[Collected data]

==================================================

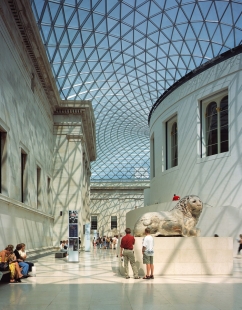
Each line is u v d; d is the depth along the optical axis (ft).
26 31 56.75
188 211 41.27
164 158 105.60
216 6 89.76
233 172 77.15
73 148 100.42
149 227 40.63
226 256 39.14
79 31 91.91
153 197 114.83
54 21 82.17
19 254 37.88
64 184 98.89
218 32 92.99
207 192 82.69
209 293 26.81
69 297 25.18
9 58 50.52
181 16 96.12
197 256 38.99
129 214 108.99
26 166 63.26
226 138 82.53
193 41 100.12
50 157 95.14
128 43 105.91
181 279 35.45
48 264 55.21
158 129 110.32
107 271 43.86
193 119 89.71
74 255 59.67
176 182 94.43
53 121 100.73
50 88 82.79
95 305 22.29
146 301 23.58
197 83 89.45
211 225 71.05
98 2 87.81
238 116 77.87
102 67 111.14
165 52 108.37
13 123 52.44
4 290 28.60
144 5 94.63
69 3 82.02
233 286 30.58
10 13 50.60
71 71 103.71
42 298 24.79
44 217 82.28
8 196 48.26
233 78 79.82
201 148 87.71
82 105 100.48
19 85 57.06
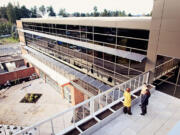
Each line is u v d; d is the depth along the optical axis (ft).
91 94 58.18
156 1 31.09
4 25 326.24
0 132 62.85
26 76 117.19
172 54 30.50
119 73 47.34
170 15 29.27
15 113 76.33
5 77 106.32
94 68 57.57
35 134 50.85
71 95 75.31
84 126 21.09
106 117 22.74
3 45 228.63
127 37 41.24
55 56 86.28
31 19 102.68
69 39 67.26
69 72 68.54
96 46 51.72
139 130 21.72
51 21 77.41
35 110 78.07
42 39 97.30
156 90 33.53
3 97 91.04
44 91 96.73
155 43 33.27
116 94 46.68
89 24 52.95
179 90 32.37
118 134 21.06
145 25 35.35
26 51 132.87
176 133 10.68
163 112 25.68
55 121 67.51
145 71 37.40
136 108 26.58
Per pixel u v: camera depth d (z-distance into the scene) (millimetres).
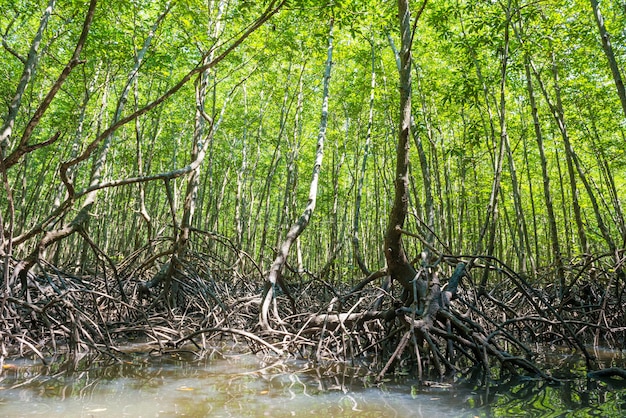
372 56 12562
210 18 9633
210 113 17906
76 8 8594
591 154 15414
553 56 9742
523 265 11352
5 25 12203
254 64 15906
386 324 5672
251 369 4715
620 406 3242
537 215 21844
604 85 12891
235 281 10891
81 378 4039
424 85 12945
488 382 4121
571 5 10484
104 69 13039
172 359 5227
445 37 9297
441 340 5723
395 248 5453
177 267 8023
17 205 17391
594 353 6066
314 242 27922
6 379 3928
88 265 12383
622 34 10820
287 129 20578
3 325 4969
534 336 6520
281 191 24578
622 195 19984
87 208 6816
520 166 18031
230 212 26797
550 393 3713
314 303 9375
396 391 3768
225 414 2982
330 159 23109
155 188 19875
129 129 18984
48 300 6102
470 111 15172
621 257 7621
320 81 18172
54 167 19453
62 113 13562
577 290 8141
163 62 10328
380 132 15633
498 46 8289
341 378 4312
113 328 6500
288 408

==================================================

* _Problem details_
Reproduce the records above from their first line to the line bearing "620 406 3242", both ends included, leaving every picture out.

* _Output below_
Each line is u v d; d is the depth along the optical axis (ft).
26 31 56.75
188 211 41.27
164 158 105.60
216 6 89.76
233 172 77.15
73 148 100.42
149 227 40.63
226 256 39.14
79 31 91.91
153 197 114.83
54 21 82.17
19 254 37.88
64 184 98.89
218 32 92.99
207 192 82.69
209 293 26.81
69 297 25.18
9 58 50.52
181 16 96.12
197 256 38.99
129 214 108.99
26 166 63.26
226 138 82.53
193 41 100.12
50 157 95.14
128 43 105.91
181 279 35.45
48 264 55.21
158 129 110.32
107 271 43.86
193 119 89.71
74 255 59.67
176 182 94.43
53 121 100.73
50 88 82.79
95 305 22.29
146 301 23.58
197 83 89.45
211 225 71.05
98 2 87.81
238 116 77.87
102 67 111.14
165 52 108.37
13 123 52.44
4 290 28.60
144 5 94.63
69 3 82.02
233 286 30.58
10 13 50.60
71 71 103.71
42 298 24.79
44 217 82.28
8 196 48.26
233 78 79.82
201 148 87.71
82 105 100.48
19 85 57.06
Each line is u v d; d is the depth along the optical axis (ft).
91 94 58.18
156 1 31.09
4 25 326.24
0 132 62.85
26 76 117.19
172 54 30.50
119 73 47.34
170 15 29.27
15 113 76.33
5 77 106.32
94 68 57.57
35 134 50.85
71 95 75.31
84 126 21.09
106 117 22.74
3 45 228.63
127 37 41.24
55 56 86.28
31 19 102.68
69 39 67.26
69 72 68.54
96 46 51.72
139 130 21.72
51 21 77.41
35 110 78.07
42 39 97.30
156 90 33.53
3 97 91.04
44 91 96.73
155 43 33.27
116 94 46.68
89 24 52.95
179 90 32.37
118 134 21.06
145 25 35.35
26 51 132.87
176 133 10.68
163 112 25.68
55 121 67.51
145 71 37.40
136 108 26.58
Per pixel u v: camera depth d (z-distance into the scene) (millimetres).
372 56 12562
210 18 9633
210 113 17906
76 8 8594
591 154 15414
553 56 9742
523 265 11352
5 25 12203
254 64 15906
386 324 5672
251 369 4715
620 406 3242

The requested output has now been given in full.